Mit dem neuen Lebensmittelangebot erhofft sich Thalia aber nicht nur einen steigenden Absatz von Kochbüchern. Man will auch „neue Wege in der Belletristik gehen“. In Zukunft werden Bücher vor allem in Lebensmittelbundles verkauft: Zur Flasche Whiskey gibt es „Wem die Stunde schlägt“, zum Krustenbrot den „Fänger im Roggen“ und zur Packung Xanax erhält man „Unendlicher Spaß“. Dazu wird gekocht. Dinah Fried richtet schon mal an.

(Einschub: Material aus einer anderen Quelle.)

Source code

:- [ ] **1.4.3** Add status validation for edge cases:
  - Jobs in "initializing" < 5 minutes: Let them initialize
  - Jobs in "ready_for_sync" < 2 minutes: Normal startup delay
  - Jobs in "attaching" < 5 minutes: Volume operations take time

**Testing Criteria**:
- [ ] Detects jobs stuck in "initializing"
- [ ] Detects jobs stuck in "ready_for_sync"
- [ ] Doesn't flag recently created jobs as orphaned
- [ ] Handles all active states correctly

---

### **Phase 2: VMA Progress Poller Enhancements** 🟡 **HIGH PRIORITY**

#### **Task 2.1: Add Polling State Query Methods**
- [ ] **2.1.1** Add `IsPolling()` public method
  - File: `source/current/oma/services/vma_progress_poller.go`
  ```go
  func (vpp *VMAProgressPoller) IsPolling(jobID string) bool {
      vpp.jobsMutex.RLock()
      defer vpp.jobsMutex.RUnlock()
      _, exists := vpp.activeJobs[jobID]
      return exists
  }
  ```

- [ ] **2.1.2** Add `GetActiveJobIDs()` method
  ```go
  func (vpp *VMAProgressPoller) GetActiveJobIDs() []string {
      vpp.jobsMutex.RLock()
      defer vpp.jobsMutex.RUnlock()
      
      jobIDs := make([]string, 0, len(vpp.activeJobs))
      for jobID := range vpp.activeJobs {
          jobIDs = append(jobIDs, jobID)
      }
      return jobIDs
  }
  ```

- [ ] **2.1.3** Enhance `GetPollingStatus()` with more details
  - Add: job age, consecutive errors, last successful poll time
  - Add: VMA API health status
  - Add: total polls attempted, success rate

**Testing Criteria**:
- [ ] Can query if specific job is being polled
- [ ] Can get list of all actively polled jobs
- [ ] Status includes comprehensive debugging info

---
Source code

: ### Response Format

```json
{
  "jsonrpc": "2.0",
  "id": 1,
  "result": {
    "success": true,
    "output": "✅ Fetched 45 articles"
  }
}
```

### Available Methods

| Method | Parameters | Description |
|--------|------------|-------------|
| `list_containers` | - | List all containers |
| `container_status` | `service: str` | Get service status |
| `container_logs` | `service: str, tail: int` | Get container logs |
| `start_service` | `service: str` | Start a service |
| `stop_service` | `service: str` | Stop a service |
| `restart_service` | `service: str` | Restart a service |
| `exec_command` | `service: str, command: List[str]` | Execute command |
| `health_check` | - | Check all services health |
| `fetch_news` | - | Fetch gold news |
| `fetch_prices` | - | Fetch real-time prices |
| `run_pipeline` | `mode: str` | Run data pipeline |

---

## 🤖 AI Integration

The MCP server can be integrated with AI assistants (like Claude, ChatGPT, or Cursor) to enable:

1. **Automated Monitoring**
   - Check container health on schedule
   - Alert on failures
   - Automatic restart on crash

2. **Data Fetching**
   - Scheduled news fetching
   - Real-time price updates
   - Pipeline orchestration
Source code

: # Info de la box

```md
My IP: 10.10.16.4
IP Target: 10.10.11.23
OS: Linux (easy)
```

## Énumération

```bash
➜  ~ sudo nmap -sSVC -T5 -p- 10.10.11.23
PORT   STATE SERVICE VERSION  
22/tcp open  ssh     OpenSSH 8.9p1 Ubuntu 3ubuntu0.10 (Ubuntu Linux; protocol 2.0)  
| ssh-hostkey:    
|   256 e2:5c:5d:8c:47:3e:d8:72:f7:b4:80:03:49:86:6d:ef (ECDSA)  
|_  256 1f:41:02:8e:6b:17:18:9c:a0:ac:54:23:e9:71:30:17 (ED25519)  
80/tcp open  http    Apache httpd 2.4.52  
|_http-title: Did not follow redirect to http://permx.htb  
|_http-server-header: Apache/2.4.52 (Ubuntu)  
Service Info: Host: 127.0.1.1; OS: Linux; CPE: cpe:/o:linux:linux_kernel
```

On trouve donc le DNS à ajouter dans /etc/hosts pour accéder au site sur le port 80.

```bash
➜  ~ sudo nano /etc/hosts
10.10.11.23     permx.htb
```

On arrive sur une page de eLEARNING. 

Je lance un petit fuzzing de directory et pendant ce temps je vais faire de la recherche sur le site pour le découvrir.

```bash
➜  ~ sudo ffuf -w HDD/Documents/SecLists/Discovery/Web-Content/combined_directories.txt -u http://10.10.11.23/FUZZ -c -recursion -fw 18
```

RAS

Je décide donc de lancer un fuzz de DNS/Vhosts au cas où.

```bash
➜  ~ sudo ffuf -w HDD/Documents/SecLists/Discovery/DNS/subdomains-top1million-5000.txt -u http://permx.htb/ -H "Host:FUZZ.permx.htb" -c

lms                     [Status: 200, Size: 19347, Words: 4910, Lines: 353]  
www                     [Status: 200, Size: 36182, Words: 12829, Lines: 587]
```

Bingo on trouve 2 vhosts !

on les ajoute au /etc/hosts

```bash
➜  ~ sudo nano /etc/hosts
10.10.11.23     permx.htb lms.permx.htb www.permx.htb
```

Thalias Abgabe von Kompetenzen ist ein Symptom der Überforderung. Die ergibt sich allerdings nicht aus sinkenden Verkaufszahlen, mit denen die Branche ja schon seit Jahrzehnten zu kämpfen hat. Es fehlt schlicht an Ideen, wie sich ein auf das Medium Buch fixiertes Weltbild verflüssigen und in den Flow des Netzes einspeisen läßt. Deshalb werden derzeit neue Verwertungsmodelle für veraltete Formate gesucht. Und nicht gefunden. Das Burn-Out des Betriebs scheint nur eine Frage der Zeit.
Die wahrhaftig nächste Literatur wird agieren, statt zu reagieren: Sie wird zunächst die Literaturkompetenz sanft aus den Händen der von der Gegenwart überforderten Geschäftsführer nehmen, um dann die Produktpalette radikal und mit Lust statt mit schlechtem Gewissen zu erweitern. Denn die nächste Literatur ist Text, Spielzeug, Lebensmittel, Verkaufsplattform und Diskurs zugleich.
So gesehen, ist die neue „Interdisziplinarität“ von Thalia geradezu visionär. Nur wird die nächste Literatur nicht wie Thalia die Kompetenzen abgeben. Sie wird sich mit ihnen vollsaugen.